El coordinador del ministerio juvenil de la iglesia San Andrés, Alejandro Bautista, asistido por Megan Larson, presenta la primera reunión del grupo de jóvenes hispanos en Zoom, en marzo del 2020. Bautista intenta permanecer conectado de diversas maneras con los adolescentes durante la crisis del coronavirus Covid-19. Antes de la pandemia, estudios nacionales indicaron tasas más altas de depresión en jóvenes hispanos comparadas con sus pares blancos y negros. (Cortesía Alejandro Bautista).

Más de 25 veces cada semana, Alejandro Bautista, coordinador del grupo juvenil latino, inicia una sesión en Zoom y habla con un adolescente diferente. Escucha de cerca su angustia por el aprendizaje en línea, memes y chistes que son tendencia, tensiones familiares y sobre todo la relación de los adolescentes con Jesús. Se ríe con ellos y los escucha.

Es una de las maneras en que Bautista sostiene su esfuerzo de largo tiempo, ayudando a los miembros jóvenes de la Parroquia de San Andrés en el noreste de Portland, no sólo a permanecer atados a su fe, sino también emocionalmente fuertes.

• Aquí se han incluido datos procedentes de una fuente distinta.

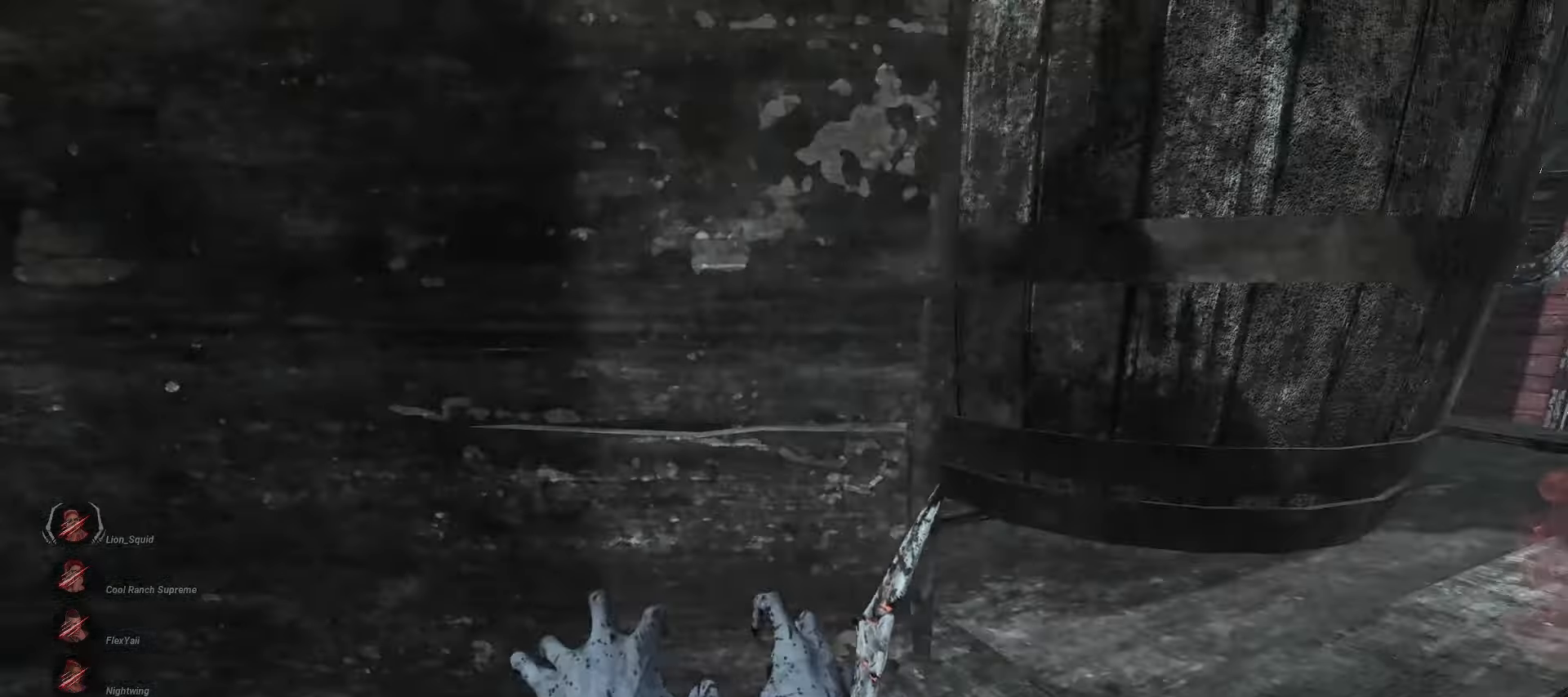
{"keys": ["w"], "mouse": [], "events": [[83, "w", "down"], [400, "d", "up"], [483, "mouse_right", "up"]]}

Es un ministerio con valor agregado, especialmente en este tiempo en que la pandemia del COVID-19 ha puesto en evidencia las inequidades raciales, golpeando fuertemente a las familias hispanas.

"Me ayuda a sentirme conectado y es algo divertido durante este tiempo realmente difícil". 

El padre de Joshua trabaja en construcción y ha mantenido su trabajo en medio de la pandemia; un número de los feligreses de San Andrés no han contado con la misma suerte. A nivel nacional, los hispanos están perdiendo empleos y muriendo a tasas más altas que la población general.

Hasta principios de mayo, ningún miembro de la parroquia San Andrés había resultado positivo con el virus. Sin embargo, la Autoridad de Salud de Oregon muestra que el 22% de los habitantes de Oregon infectados con COVID-19 son hispanos, mientras que los números del censo indican que ellos representan alrededor del 13% de la población del estado.

Estas realidades afectan a la salud mental: Una encuesta nacional el mes pasado hecha por la organización de salud Kaiser indica que los hispanos adultos son más propensos que los blancos a señalar que el coronavirus ha afectado significativamente su salud mental.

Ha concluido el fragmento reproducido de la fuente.